With nine historic buildings, the fort survives as one of the best-preserved examples of Indian Wars-period forts. Most of the buildings, including the barracks, commissary, and officers quarters, are furnished to their original appearance. Fort Larned National Historic Site is open daily, year-round, and admission is free. The park offers several special events throughout the year, living history demonstrations, and ranger-guided tours.
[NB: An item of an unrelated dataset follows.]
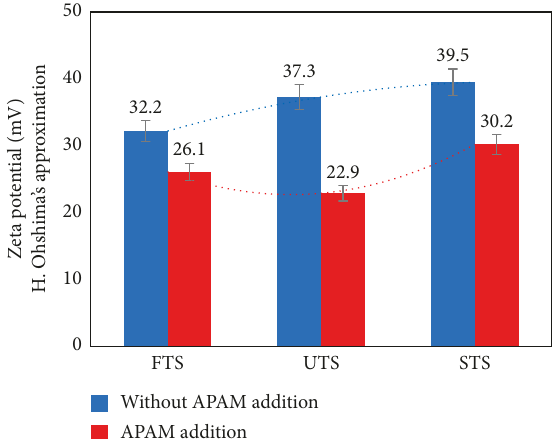
Figure 7: Results of the zeta potential tests based on H. Ohshima’s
==Units stationed at Fort Larned==
The following units were stationed at Fort Larned during its 19 years of operation:

- 1st U.S. Cavalry – 1859
- 2nd U.S. Infantry – 1859–63
- 2nd U.S. Dragoons – 1860–61
- 2nd Regiment Kansas Volunteer Cavalry – 1862
- 9th Regiment Kansas Volunteer Cavalry – 1862–64
- 2nd Colorado Volunteer Cavalry – 1862–65
- 9th Battery, Wisconsin Light Artillery – 1862–65
- 1st Colorado Volunteer Cavalry – 1862–64
- 12th Regiment Kansas Volunteer Infantry – 1863
- McLain's Independent Colorado Volunteer Battery – 1864
- 15th Regiment Kansas Volunteer Cavalry – 1864–65
- 3rd Wisconsin Volunteer Cavalry – 1864
- 11th Regiment Kansas Volunteer Cavalry – 1864–65
- 2nd U.S. Volunteer Infantry – 1865
- 48th Wisconsin Volunteer Infantry Regiment – 1865
- 17th Regiment Illinois Volunteer Cavalry – 1865
- 2nd U.S. Cavalry – 1865–66
- 13th U.S. Infantry – 1865
- 3rd U.S. Infantry – 1866–72
- 37th U.S. Infantry – 1867
- 10th U.S. Cavalry – 1867–69
- 6th U.S. Infantry – 1871–72
- 5th U.S. Infantry – 1872–74
- 19th U.S. Infantry – 1874–78

The 10th US Cavalry, stationed at Fort Larned from 1867 to 1869, was one of the first two all-black cavalry units utilized in the country, along with the 9th US Cavalry. On January 2, 1869, the 10th Cavalry's stables at Fort Larned burned to the ground. The fire killed dozens of horses, destroyed equipment, and caused the unit to be reassigned to Fort Zarah. In 1999, magnetic gradiometry and electromagnetic conductivity surveys were conducted at the fort to attempt to determine the location of the stables, which had been lost. The surveys identified several areas of anomalies consistent with locations of buildings, as well as evidence of disturbances to the land that occurred after the buildings were no longer used as a fort.